Written task:
Return every line from the rows below that contains the string "order".

Provided information:
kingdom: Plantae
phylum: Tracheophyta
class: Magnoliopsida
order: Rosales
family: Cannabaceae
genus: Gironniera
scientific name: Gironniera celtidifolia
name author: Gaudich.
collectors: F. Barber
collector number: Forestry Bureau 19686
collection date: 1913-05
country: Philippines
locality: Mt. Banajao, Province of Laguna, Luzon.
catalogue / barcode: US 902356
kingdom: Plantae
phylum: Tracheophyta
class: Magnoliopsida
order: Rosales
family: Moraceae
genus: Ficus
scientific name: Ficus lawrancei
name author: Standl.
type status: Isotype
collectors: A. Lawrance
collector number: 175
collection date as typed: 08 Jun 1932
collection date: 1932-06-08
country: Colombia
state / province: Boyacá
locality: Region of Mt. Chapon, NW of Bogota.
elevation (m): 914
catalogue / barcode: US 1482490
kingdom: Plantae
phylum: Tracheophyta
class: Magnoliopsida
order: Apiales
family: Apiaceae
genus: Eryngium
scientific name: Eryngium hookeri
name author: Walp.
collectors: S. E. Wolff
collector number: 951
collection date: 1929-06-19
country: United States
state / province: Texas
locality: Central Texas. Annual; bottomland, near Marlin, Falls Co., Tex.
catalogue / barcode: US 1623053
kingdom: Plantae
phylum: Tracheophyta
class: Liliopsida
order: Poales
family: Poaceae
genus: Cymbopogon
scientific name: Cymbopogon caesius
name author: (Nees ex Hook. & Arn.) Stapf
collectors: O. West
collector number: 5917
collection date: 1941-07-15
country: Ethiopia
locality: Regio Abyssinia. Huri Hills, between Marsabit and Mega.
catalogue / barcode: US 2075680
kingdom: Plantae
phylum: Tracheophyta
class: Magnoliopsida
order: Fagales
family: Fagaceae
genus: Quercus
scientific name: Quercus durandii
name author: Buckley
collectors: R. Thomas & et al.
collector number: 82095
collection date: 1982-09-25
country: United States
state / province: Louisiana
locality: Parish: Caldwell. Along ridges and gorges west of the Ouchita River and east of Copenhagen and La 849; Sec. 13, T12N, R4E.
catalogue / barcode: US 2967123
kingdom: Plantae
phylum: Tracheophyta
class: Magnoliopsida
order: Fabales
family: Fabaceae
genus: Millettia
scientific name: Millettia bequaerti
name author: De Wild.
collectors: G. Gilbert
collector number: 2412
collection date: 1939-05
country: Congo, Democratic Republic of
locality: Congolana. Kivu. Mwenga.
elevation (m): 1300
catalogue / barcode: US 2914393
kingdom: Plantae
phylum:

Task output:
order: Rosales
order: Rosales
order: Apiales
order: Poales
order: Fagales
order: Fabales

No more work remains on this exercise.